◆ SELECTED EXCERPT ◆
──────
The U.S. Senate is working on firming up a bill that aims to streamline music copyright for the digital streaming era. That said, there is a surprising amount of dissents from inside the music industry – including Paul McCartney, Katy Perry, and John Legend who are not in favor of the Music Modernization Act (MMA). Why? Simply put, they’re not in agreement with the bill. But not necessarily for the reason you think. The trouble began when satellite radio giant SiriusXM raised objections to the bill that would make it responsible for paying royalties on pre-1972 recordings. Much in the same way that it does for recordings made after that year.
SiriusXM claims such a law is unfair, especially given that terrestrial radio stations (i.e. AM/FM channels), its main competitors, are exempt. The company’s protest — saying it “simply cannot” support the bill in its current form — has set off weeks of infighting within the music industry, as supporters of the MMA, which include hundreds of songwriters, executives and music rights advocates, stressed about the bill’s future. On Monday, dozens of hitmakers and artists signed a letter to the board members of SiriusXM’s parent company Liberty Media expressing “grave concern.”
──────
◆ TASK 1 ◆
In the listing, from the line with "right wrist: (1945, 821, 8)" up to and including its final line, replace "left" with "L" and leave everything else unchanged.
◆ TASK 2 ◆
Continue the article about the dispute over the Music Modernization Act from the point where it stops.

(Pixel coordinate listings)
──────
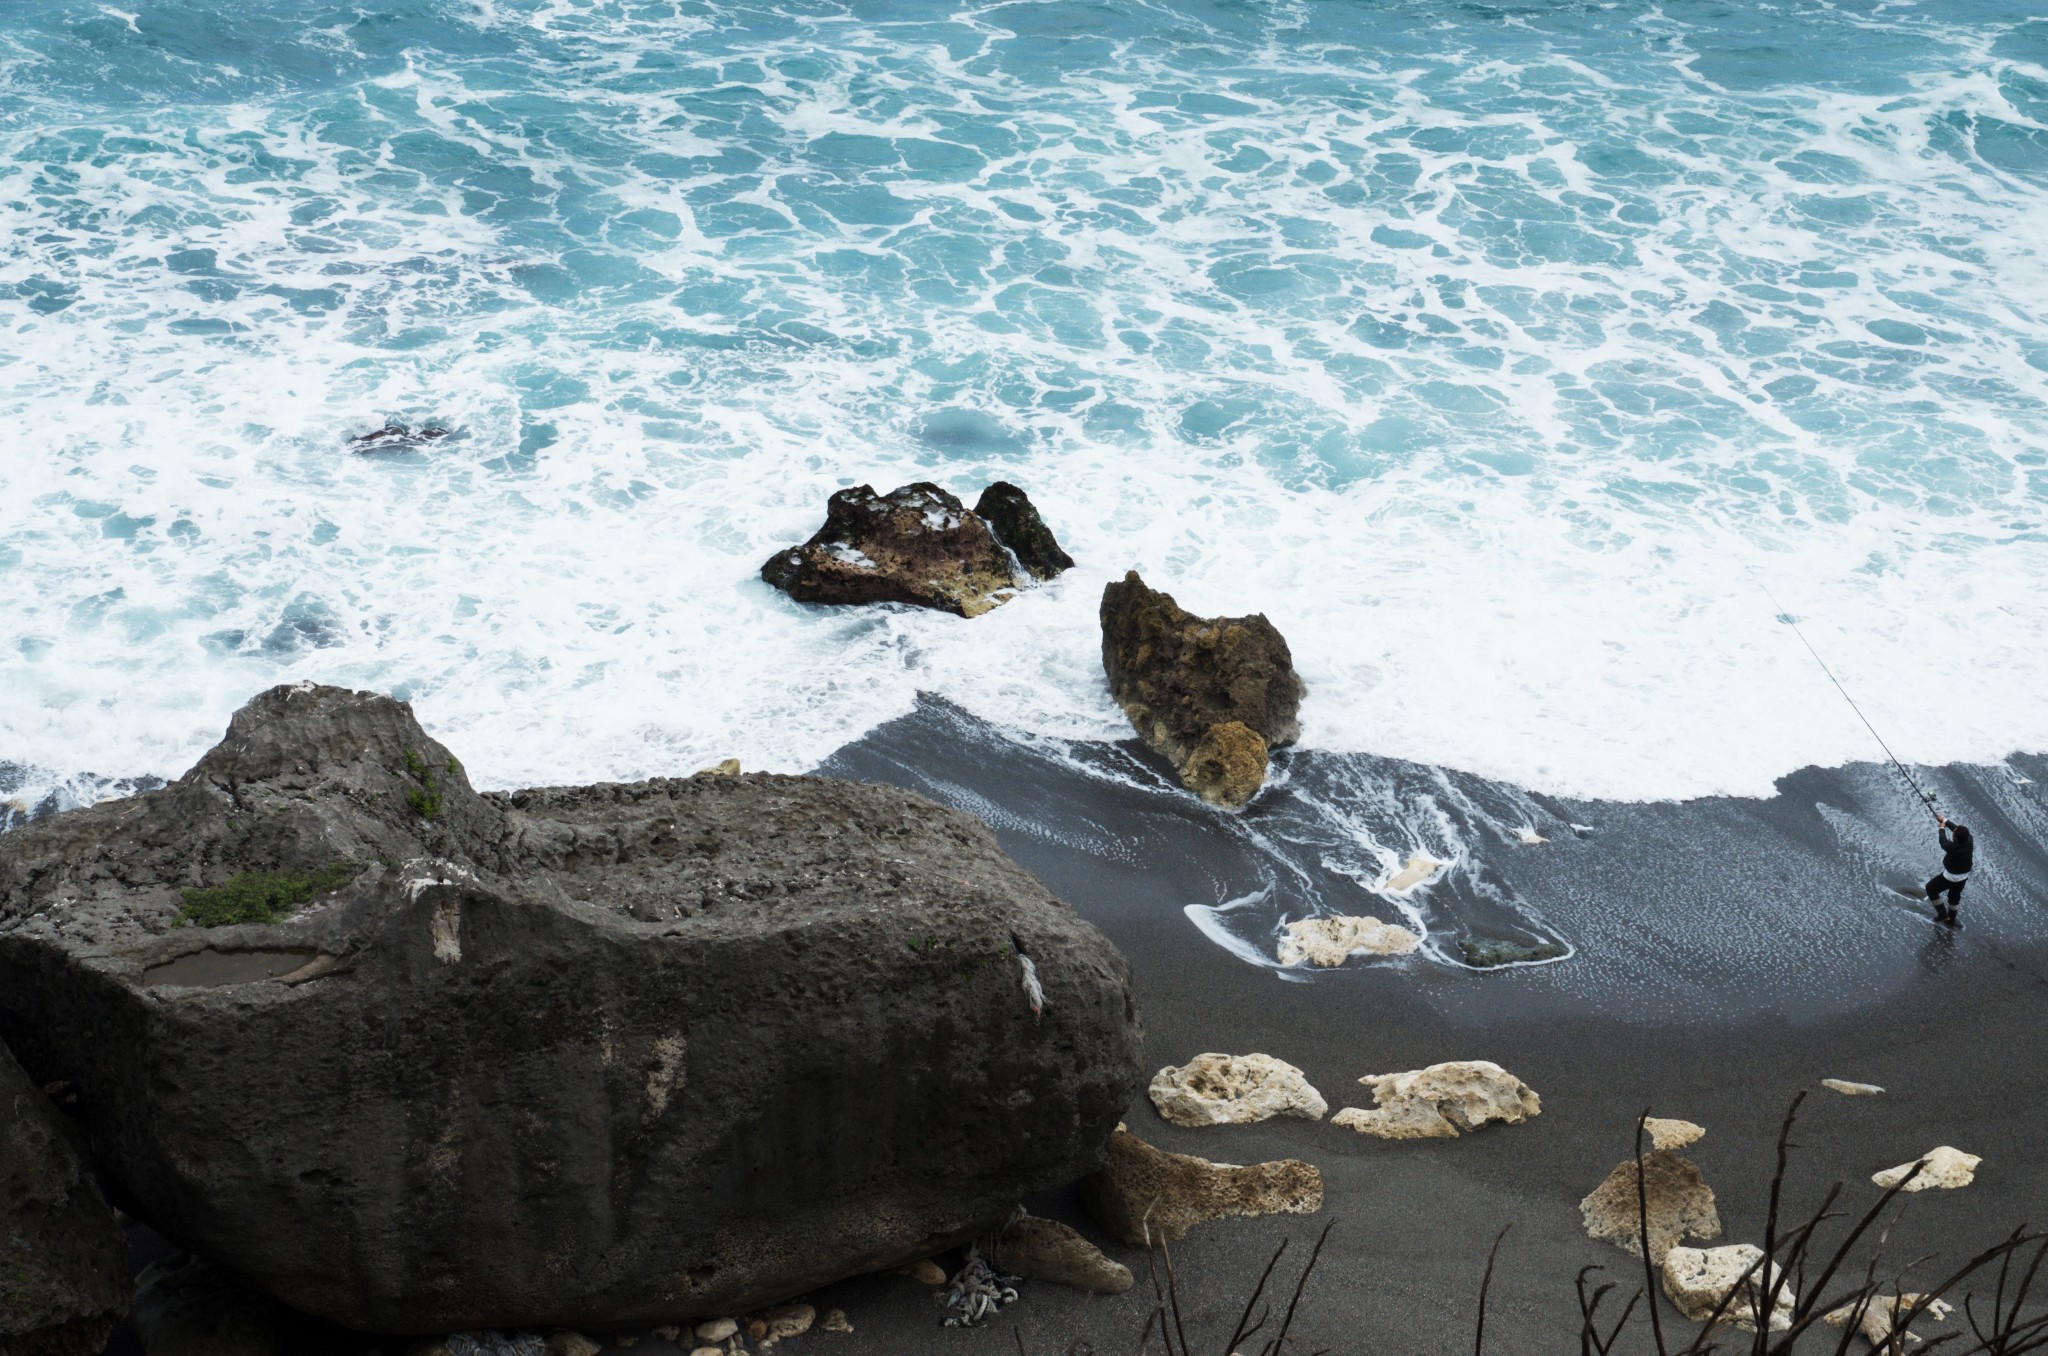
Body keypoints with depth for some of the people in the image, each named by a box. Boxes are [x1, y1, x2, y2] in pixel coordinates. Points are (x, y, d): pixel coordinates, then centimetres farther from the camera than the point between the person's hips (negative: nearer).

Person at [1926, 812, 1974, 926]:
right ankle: (1951, 919, 46)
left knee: (1931, 889, 17)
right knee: (1954, 895, 29)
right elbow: (1956, 828, -4)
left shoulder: (1952, 847, -38)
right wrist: (1945, 821, 8)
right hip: (1964, 877, 6)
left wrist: (1942, 828, 2)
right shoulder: (1969, 841, -22)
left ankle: (1942, 913, 20)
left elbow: (1943, 841, -16)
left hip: (1950, 877, -6)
──────
◆ WRITTEN RESPONSE 1 ◆
right wrist: (1945, 821, 8)
right hip: (1964, 877, 6)
L wrist: (1942, 828, 2)
right shoulder: (1969, 841, -22)
L ankle: (1942, 913, 20)
L elbow: (1943, 841, -16)
L hip: (1950, 877, -6)

◆ WRITTEN RESPONSE 2 ◆
The list of people against the bill also includes – Stevie Nicks, Pink, Sia, Alessia Cara, Bebe Rexha, Jason Derulo, Nelly Furtado, Tom Waits, Karen O. Many of whom weren’t around before 1972, so it’s kind of interesting that they’re all banding together. The letter who was penned by songwriter and podcast host, Ross Golan states:
“As you are aware, 415 Representatives and 76 Senators have already cosponsored the MMA along with industry consensus. It’s SiriusXM vs all of us. We can either fight to the bitter end or celebrate this victory together….Momentum is building against SiriusXM and you still have an opportunity to come out on the right side of history.”
SiriusXM is standing firm for the moment and responded with the following:
“Let’s talk about the substance of the amendments we propose because we truly do not understand the objections or why these concepts have incited such a holy war.”
But the only one who is really going to lose in all of this is Sirius. Why? Is it possible for Katy Perry or Paul McCartney to say that they can’t play their music on SiriusXM? If that’s the case, then there’s a possibility of over 400 artists (musicians and songwriters alike) who are going to ask to have their music removed from the platform. And then what’s going to happen? It’s possible that they will lose listeners in the long run.
Sirius responded to the petition, calling the criticism directed at them by MMA’s supporters “stinging attacks,” and explaining that they were only advocating for “three simple amendments” to the act. These include requests that the rights they have already paid to use pre-1972 recordings be honored without further charge and that the ’90s-approved 801(b) standard of rate setting in copyright law be upheld. The whole thing seems a bit sticky and it’s hard to know who’s in the right on this one.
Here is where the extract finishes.